Misurando intanto la distanza dalla condizione nella quale i confinati di Ventotene, nel pieno disastro della guerra mondiale, misero nero su bianco la loro visione contro le cause dell’orrore che l’Europa stava vivendo. Quando ancora erano i fascismi a fabbricare la “coscienza” per il popolo e gli europei si facevano reciprocamente a pezzi.

L’Europa oggi è tante cose, ma per le giovani generazioni è soprattutto una forma di vita e una condizione materiale. Per dirla con una espressione tanto classica quanto desueta è un essere sociale che determina la coscienza. La permeabilità dei confini, la circolazione delle idee e delle pratiche, la cooperazione sociale, il reciproco riconoscersi e mettersi in relazione, sono questi i “commerci” che possono sostituirsi alla guerra, diversamente da quelli borghesi cui Benjamin Constant pensava un paio di secoli fa di affidare la garanzia della pace con gli esiti che abbiamo sperimentato. Che l’esercizio di queste libertà e della loro autonomia produttiva sia sistematicamente ostacolato dal patto scellerato tra le élites nazionali (comprese quelle che si proclamano squisitamente europeiste) che tiene in ostaggio l’Unione europea non cancella la forza di questa realtà e delle abitudini che già ha sedimentato.

E’ invece proprio sul versante dell’“idea di Europa”, che si tirino in ballo, a seconda dei gusti, le radici giudaico-cristiane, la cultura latino-germanica della corte di Teodorico, i presocratici o l’illuminismo, che l’ideologia xenofoba e nazionalista trae a suo modo alimento.
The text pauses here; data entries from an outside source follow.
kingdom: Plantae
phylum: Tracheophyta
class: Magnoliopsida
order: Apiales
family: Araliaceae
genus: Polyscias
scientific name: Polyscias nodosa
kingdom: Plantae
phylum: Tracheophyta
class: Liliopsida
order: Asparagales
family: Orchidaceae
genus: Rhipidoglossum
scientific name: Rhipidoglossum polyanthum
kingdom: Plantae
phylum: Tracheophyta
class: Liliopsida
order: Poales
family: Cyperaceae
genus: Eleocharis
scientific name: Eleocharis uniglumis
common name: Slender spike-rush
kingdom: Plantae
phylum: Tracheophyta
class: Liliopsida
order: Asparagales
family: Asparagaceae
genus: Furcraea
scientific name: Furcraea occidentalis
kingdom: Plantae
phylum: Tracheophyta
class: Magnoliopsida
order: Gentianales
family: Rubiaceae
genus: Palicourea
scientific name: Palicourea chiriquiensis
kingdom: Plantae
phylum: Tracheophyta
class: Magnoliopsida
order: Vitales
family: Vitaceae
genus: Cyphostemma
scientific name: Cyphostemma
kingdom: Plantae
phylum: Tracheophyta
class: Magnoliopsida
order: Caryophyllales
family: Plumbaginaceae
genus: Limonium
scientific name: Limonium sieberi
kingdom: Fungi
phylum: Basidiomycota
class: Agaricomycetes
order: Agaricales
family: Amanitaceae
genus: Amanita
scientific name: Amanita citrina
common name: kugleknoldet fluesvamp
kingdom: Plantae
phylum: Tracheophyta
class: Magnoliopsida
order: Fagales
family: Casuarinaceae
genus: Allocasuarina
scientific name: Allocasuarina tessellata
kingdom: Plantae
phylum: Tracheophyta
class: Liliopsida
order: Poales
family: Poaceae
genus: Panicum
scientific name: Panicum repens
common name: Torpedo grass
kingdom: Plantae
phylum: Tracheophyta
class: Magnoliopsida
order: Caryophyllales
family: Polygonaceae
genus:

Non vi è destra, infatti, che non si richiami in una forma o nell’altra, a una qualche “idea di Europa”. Mettendola al servizio di quella fabbrica del consenso che si fonda su temibili promesse di protezione e di purezza identitaria.

Gli europei che vivono lo spazio dell’Unione come un habitat naturale incomprimibile, sia pure in attrito con le costrizioni imposte dalla sua architettura liberista e inter-statale, non hanno alcun bisogno che qualcuno gli rechi in dono una “coscienza europeista”. Sono cittadini europei in sé e per sé, se vogliamo fare ricorso alla classica formulazione filosofica. La restaurazione di vecchi confini, politici e culturali, l’integrale affidamento a una sovranità statale che si vuole espressione di uno specifico interesse nazionale grondante ideologia non può che apparire come qualcosa di estremamente innaturale e costrittivo.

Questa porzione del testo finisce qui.